• **TASK INSTRUCTIONS**:
Only lines that contain the string "inside" should be returned from the material below.

• **MATERIAL SUPPLIED**:
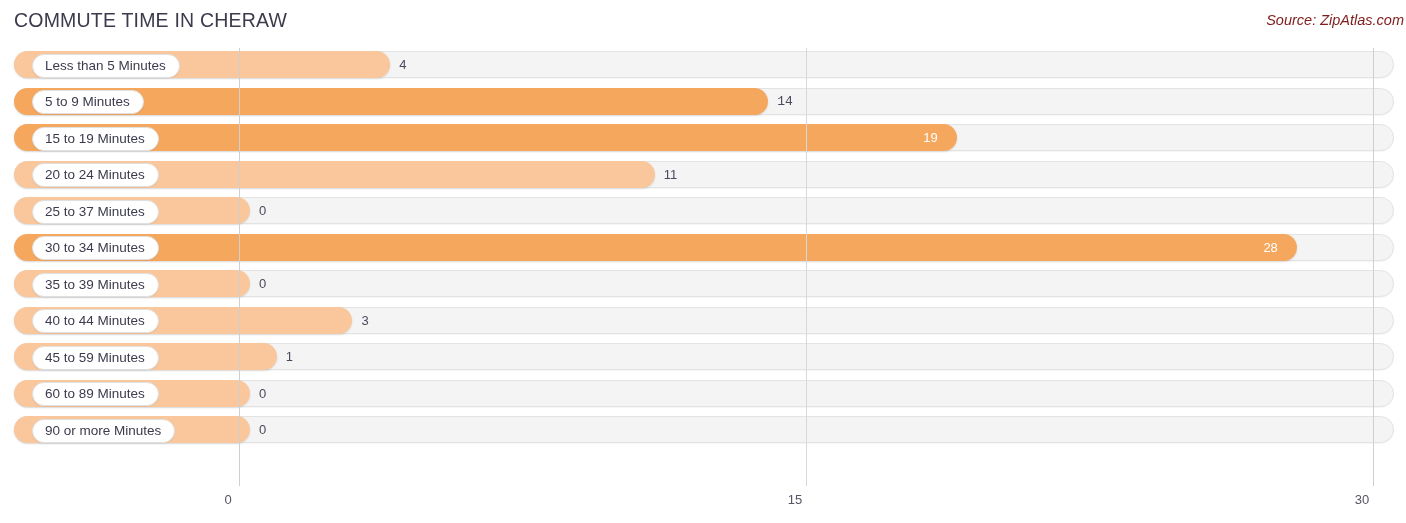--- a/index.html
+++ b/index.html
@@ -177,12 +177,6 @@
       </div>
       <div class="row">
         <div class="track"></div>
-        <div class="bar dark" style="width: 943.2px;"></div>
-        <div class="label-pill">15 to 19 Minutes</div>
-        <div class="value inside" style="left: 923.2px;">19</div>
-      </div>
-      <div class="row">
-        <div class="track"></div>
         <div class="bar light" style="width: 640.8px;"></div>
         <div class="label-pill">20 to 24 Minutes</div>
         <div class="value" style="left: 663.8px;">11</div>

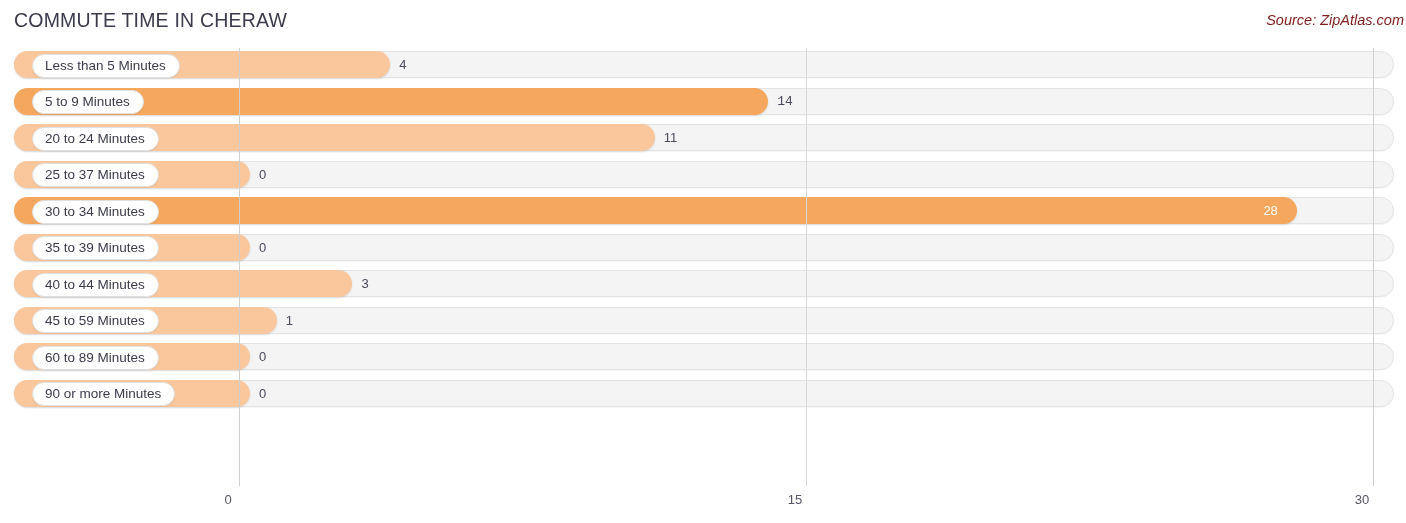--- a/index.html
+++ b/index.html
@@ -191,7 +191,7 @@
         <div class="track"></div>
         <div class="bar dark" style="width: 1283.4px;"></div>
         <div class="label-pill">30 to 34 Minutes</div>
-        <div class="value inside" style="left: 1263.4px;">28</div>
+        <div class="value inside" style="left: 1263.4px; margin-top: 28px;">28</div>
       </div>
       <div class="row">
         <div class="track"></div>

• **REPLY**:
-        <div class="value inside" style="left: 923.2px;">19</div>
-        <div class="value inside" style="left: 1263.4px;">28</div>
+        <div class="value inside" style="left: 1263.4px; margin-top: 28px;">28</div>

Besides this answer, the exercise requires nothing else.